--- INSTRUCTIONS TO FOLLOW ---
Where the line containing "hfov_deg: 12.3" appears in the entries below, start there and print only that line and every line after it, exactly, through the end, excluding pictures.

--- AVAILABLE RECORDS ---
┌──
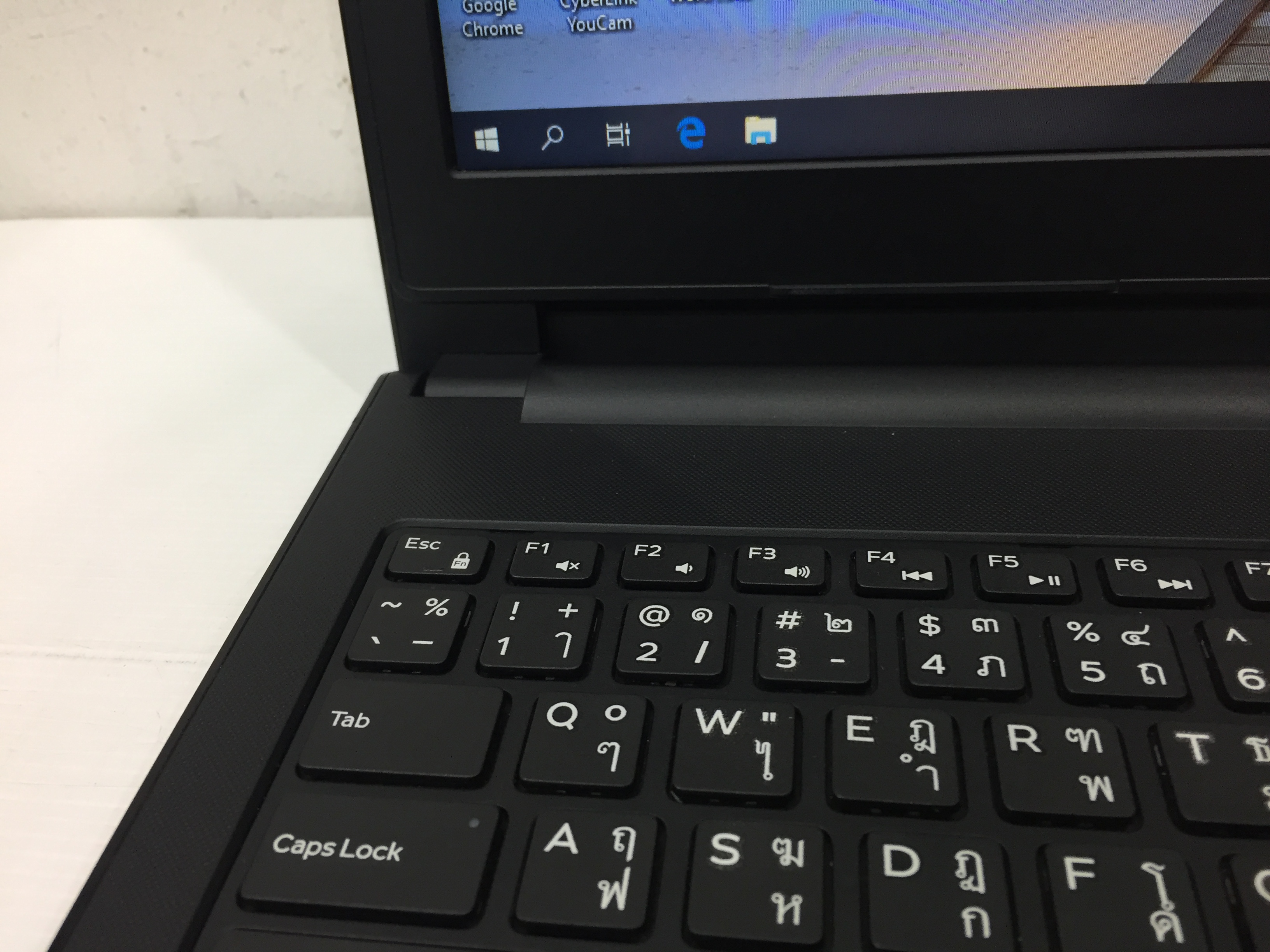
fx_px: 1064
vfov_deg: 48.2
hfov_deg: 61.7
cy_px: 476
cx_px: 635
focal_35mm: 29
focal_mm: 4.15
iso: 100
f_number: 2.2
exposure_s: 1/33
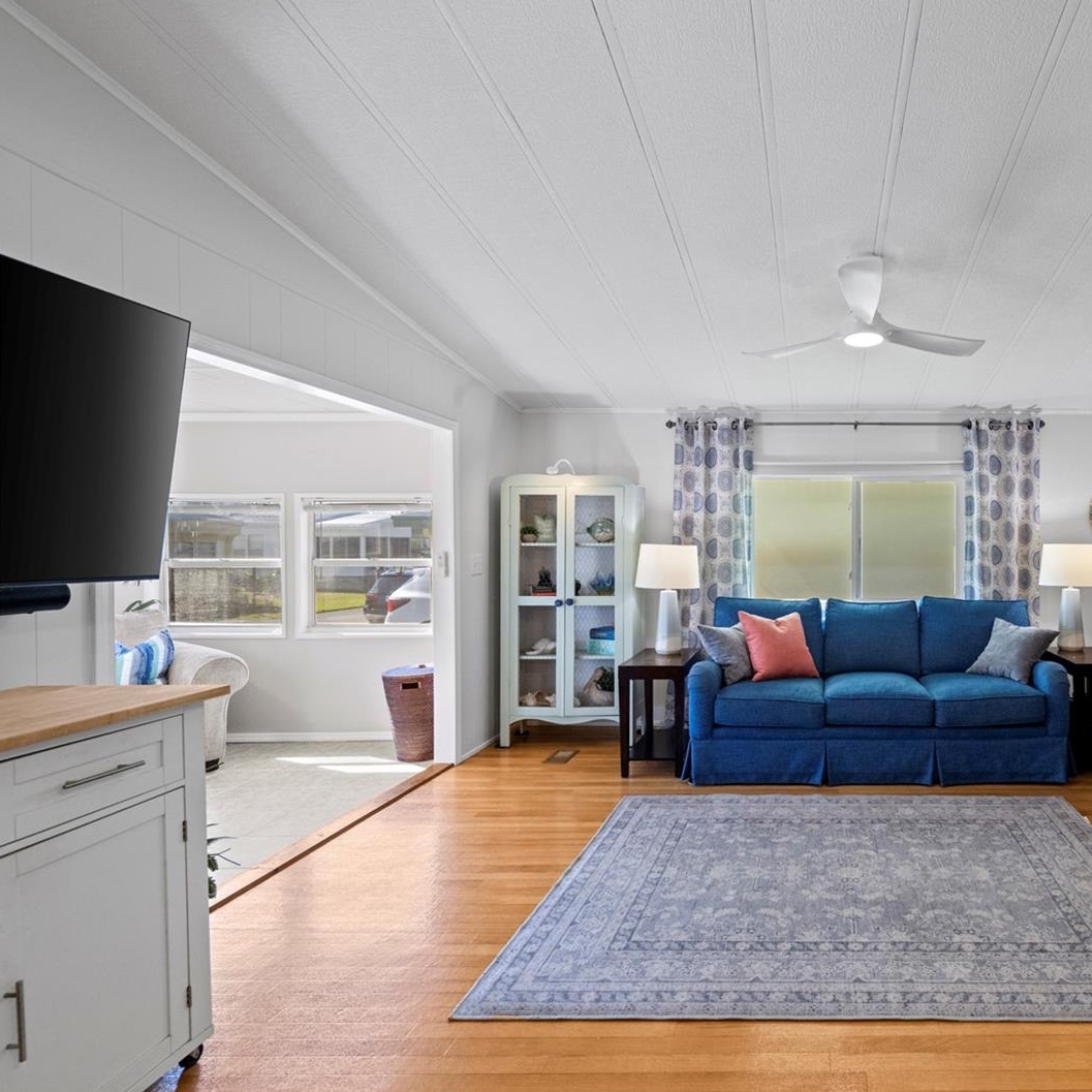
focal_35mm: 18
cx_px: 820
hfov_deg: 74.9
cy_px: 543
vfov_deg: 80.7
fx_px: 642
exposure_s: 1/40
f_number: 8
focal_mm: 14
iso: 800
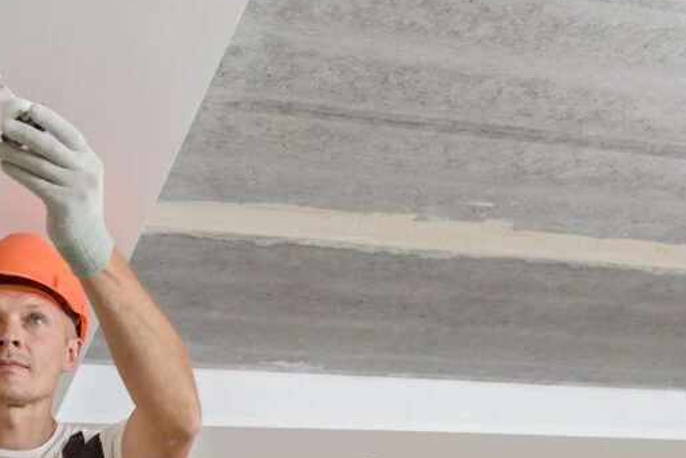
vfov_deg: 22.6
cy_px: 239
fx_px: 1144
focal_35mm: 60
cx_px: 267
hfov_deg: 33.3
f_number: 5.6
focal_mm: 40
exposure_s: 1/125
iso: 400
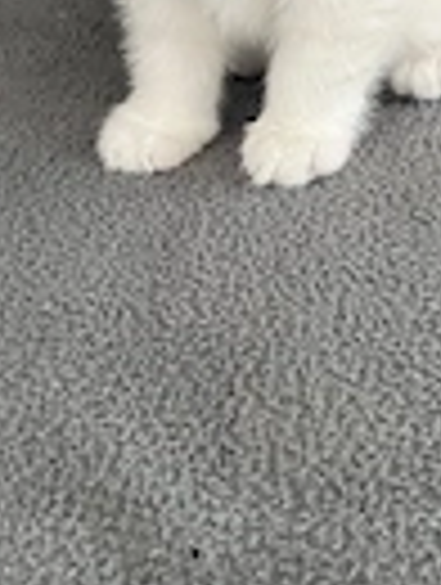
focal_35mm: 80
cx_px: 360
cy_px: -176
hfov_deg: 18.3
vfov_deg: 21.9
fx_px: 1354
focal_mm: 5.1
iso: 125
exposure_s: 1/85
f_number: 1.6
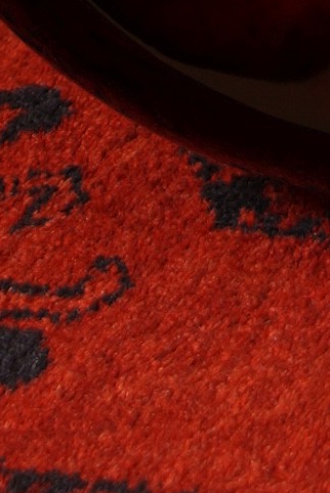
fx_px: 5256
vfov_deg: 5.1
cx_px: 425
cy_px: -879
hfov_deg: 3.6
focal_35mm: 383
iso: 100
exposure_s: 1/8
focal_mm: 45
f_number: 5
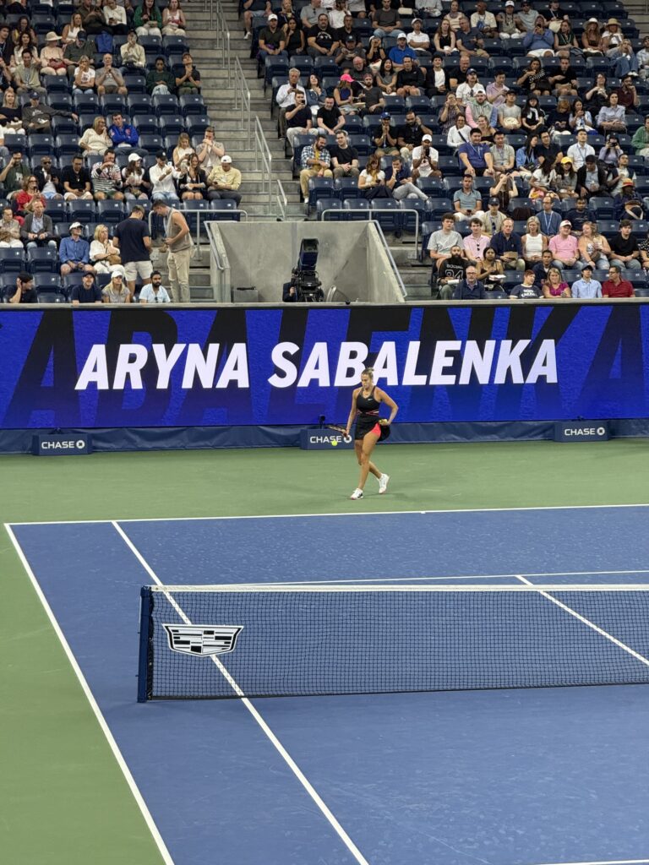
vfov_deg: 16.4
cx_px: 324
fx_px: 3000
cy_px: 432
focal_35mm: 120
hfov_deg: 12.3
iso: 250
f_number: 2.8
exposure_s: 1/180
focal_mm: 15.66
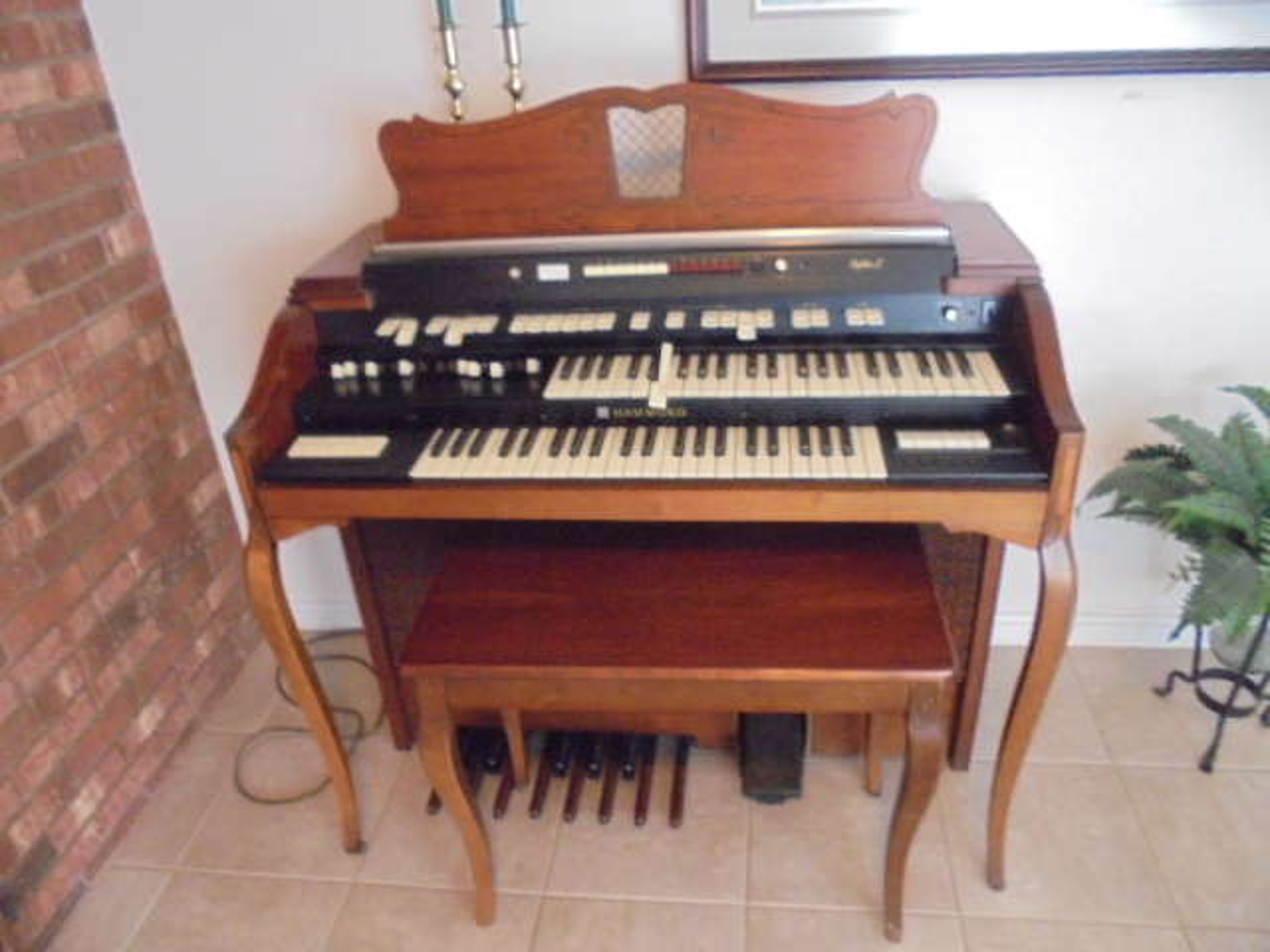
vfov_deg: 53.1
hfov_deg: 67.3
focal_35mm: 26
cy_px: 476
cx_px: 635
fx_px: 954
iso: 800
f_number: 3.5
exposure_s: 1/10
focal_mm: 4.6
└──
--- PROBLEM SOLUTION ---
hfov_deg: 12.3
iso: 250
f_number: 2.8
exposure_s: 1/180
focal_mm: 15.66
vfov_deg: 53.1
hfov_deg: 67.3
focal_35mm: 26
cy_px: 476
cx_px: 635
fx_px: 954
iso: 800
f_number: 3.5
exposure_s: 1/10
focal_mm: 4.6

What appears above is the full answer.